___ Task data ___
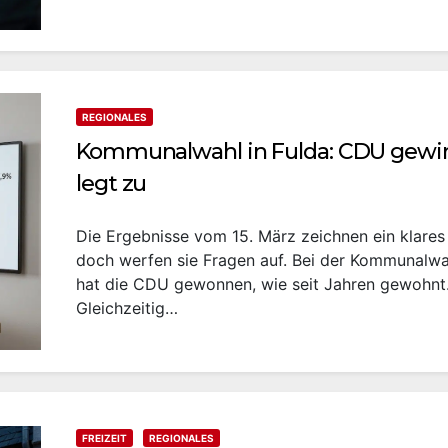
REGIONALES
Kommunalwahl in Fulda: CDU gewin
legt zu
Die Ergebnisse vom 15. März zeichnen ein klares 
doch werfen sie Fragen auf. Bei der Kommunalwah
hat die CDU gewonnen, wie seit Jahren gewohnt
Gleichzeitig…
FREIZEIT
REGIONALES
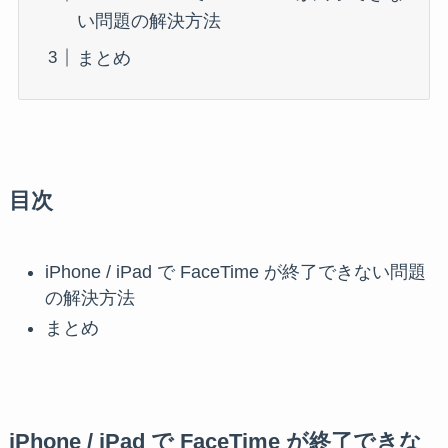
い問題の解決方法
まとめ
目次
iPhone / iPad で FaceTime が終了できない問題
の解決方法
まとめ
iPhone / iPad で FaceTime が終了できな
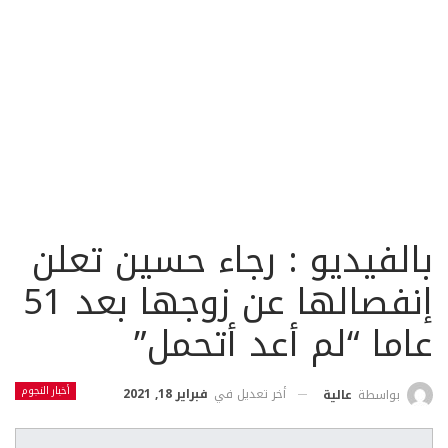
بالفيديو : رجاء حسين تعلن
إنفصالها عن زوجها بعد 51
عاما “لم أعد أتحمل”
أخبار النجوم
أخر تعديل في
فبراير 18, 2021
بواسطة
عالية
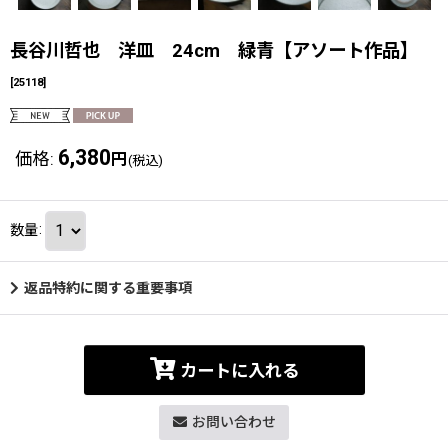
長谷川哲也 洋皿 24cm 緑青【アソート作品】
[
25118
]
6,380
価格
:
円
(税込)
数量
:
返品特約に関する重要事項
カートに入れる
お問い合わせ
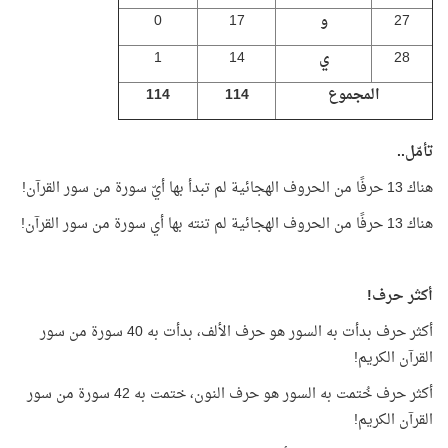
27
و
17
0
28
ي
14
1
المجموع
114
114
تأمّل..
هناك 13 حرفًا من الحروف الهجائية لم تبدأ بها أيّ سورة من سور القرآن!
هناك 13 حرفًا من الحروف الهجائية لم تنته بها أي سورة من سور القرآن!
أكثر حرف!
أكثر حرف بدأت به السور هو حرف الألف، بدأت به 40 سورة من سور
القرآن الكريم!
أكثر حرف خُتمت به السور هو حرف النون، ختمت به 42 سورة من سور
القرآن الكريم!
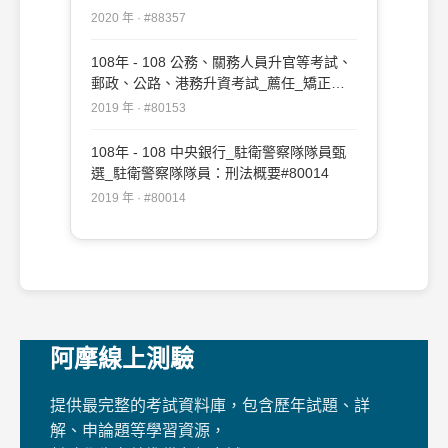
2020 年 · #88357
108年 - 108 公務、關務人員升官等考試、
郵政、公路、港務升資考試_薦任_矯正、
法制：刑法#80153
2019 年 · #80153
108年 - 108 中央銀行_駐衛警察隊隊員甄
選_駐衛警察隊隊員：刑法概要#80014
2019 年 · #80014
阿摩線上測驗
提供最完整的考試資料庫，包含歷年試題、詳
解、申論題等學習資源，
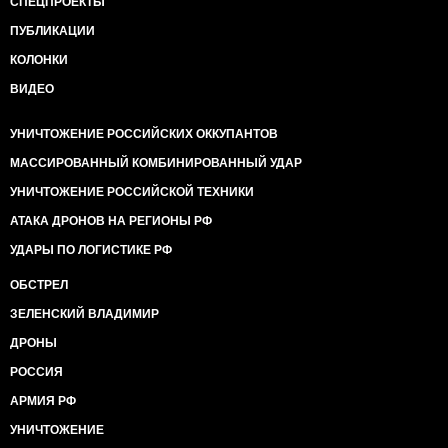
СПЕЦПРОЕКТЫ
ПУБЛИКАЦИИ
КОЛОНКИ
ВИДЕО
УНИЧТОЖЕНИЕ РОССИЙСКИХ ОККУПАНТОВ
МАССИРОВАННЫЙ КОМБИНИРОВАННЫЙ УДАР
УНИЧТОЖЕНИЕ РОССИЙСКОЙ ТЕХНИКИ
АТАКА ДРОНОВ НА РЕГИОНЫ РФ
УДАРЫ ПО ЛОГИСТИКЕ РФ
ОБСТРЕЛ
ЗЕЛЕНСКИЙ ВЛАДИМИР
ДРОНЫ
РОССИЯ
АРМИЯ РФ
УНИЧТОЖЕНИЕ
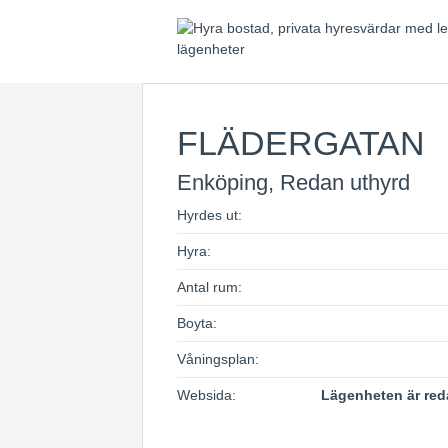
FLÄDERGATAN
Enköping, Redan uthyrd
Hyrdes ut:
Hyra:
Antal rum:
Boyta:
Våningsplan:
Websida:
Lägenheten är red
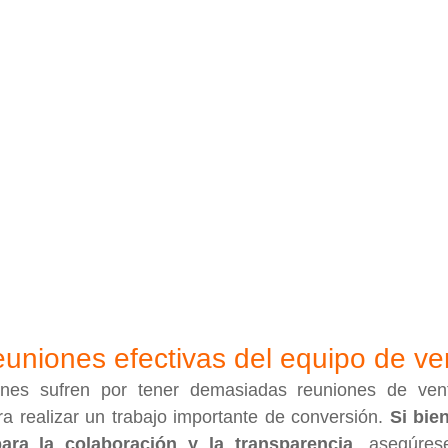
euniones efectivas del equipo de ve
nes sufren por tener demasiadas reuniones de vent
ra realizar un trabajo importante de conversión. 
Si bie
ara la colaboración y la transparencia
, asegúres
___
* **The problem**:
Exact copy, no pictures: write out all the records above.

* **Response box**:
REGIONALES
Kommunalwahl in Fulda: CDU gewin
legt zu
Die Ergebnisse vom 15. März zeichnen ein klares 
doch werfen sie Fragen auf. Bei der Kommunalwah
hat die CDU gewonnen, wie seit Jahren gewohnt
Gleichzeitig…
FREIZEIT
REGIONALES
い問題の解決方法
まとめ
目次
iPhone / iPad で FaceTime が終了できない問題
の解決方法
まとめ
iPhone / iPad で FaceTime が終了できな
بالفيديو : رجاء حسين تعلن
إنفصالها عن زوجها بعد 51
عاما “لم أعد أتحمل”
أخبار النجوم
أخر تعديل في
فبراير 18, 2021
بواسطة
عالية
長谷川哲也 洋皿 24cm 緑青【アソート作品】
[
25118
]
6,380
価格
:
円
(税込)
数量
:
返品特約に関する重要事項
カートに入れる
お問い合わせ
27
و
17
0
28
ي
14
1
المجموع
114
114
تأمّل..
هناك 13 حرفًا من الحروف الهجائية لم تبدأ بها أيّ سورة من سور القرآن!
هناك 13 حرفًا من الحروف الهجائية لم تنته بها أي سورة من سور القرآن!
أكثر حرف!
أكثر حرف بدأت به السور هو حرف الألف، بدأت به 40 سورة من سور
القرآن الكريم!
أكثر حرف خُتمت به السور هو حرف النون، ختمت به 42 سورة من سور
القرآن الكريم!
2020 年 · #88357
108年 - 108 公務、關務人員升官等考試、
郵政、公路、港務升資考試_薦任_矯正、
法制：刑法#80153
2019 年 · #80153
108年 - 108 中央銀行_駐衛警察隊隊員甄
選_駐衛警察隊隊員：刑法概要#80014
2019 年 · #80014
阿摩線上測驗
提供最完整的考試資料庫，包含歷年試題、詳
解、申論題等學習資源，
СПЕЦПРОЕКТЫ
ПУБЛИКАЦИИ
КОЛОНКИ
ВИДЕО
УНИЧТОЖЕНИЕ РОССИЙСКИХ ОККУПАНТОВ
МАССИРОВАННЫЙ КОМБИНИРОВАННЫЙ УДАР
УНИЧТОЖЕНИЕ РОССИЙСКОЙ ТЕХНИКИ
АТАКА ДРОНОВ НА РЕГИОНЫ РФ
УДАРЫ ПО ЛОГИСТИКЕ РФ
ОБСТРЕЛ
ЗЕЛЕНСКИЙ ВЛАДИМИР
ДРОНЫ
РОССИЯ
АРМИЯ РФ
УНИЧТОЖЕНИЕ
FLÄDERGATAN
Enköping, Redan uthyrd
Hyrdes ut:
Hyra:
Antal rum:
Boyta:
Våningsplan:
Websida:
Lägenheten är red
euniones efectivas del equipo de ve
nes sufren por tener demasiadas reuniones de vent
ra realizar un trabajo importante de conversión. 
Si bie
ara la colaboración y la transparencia
, asegúres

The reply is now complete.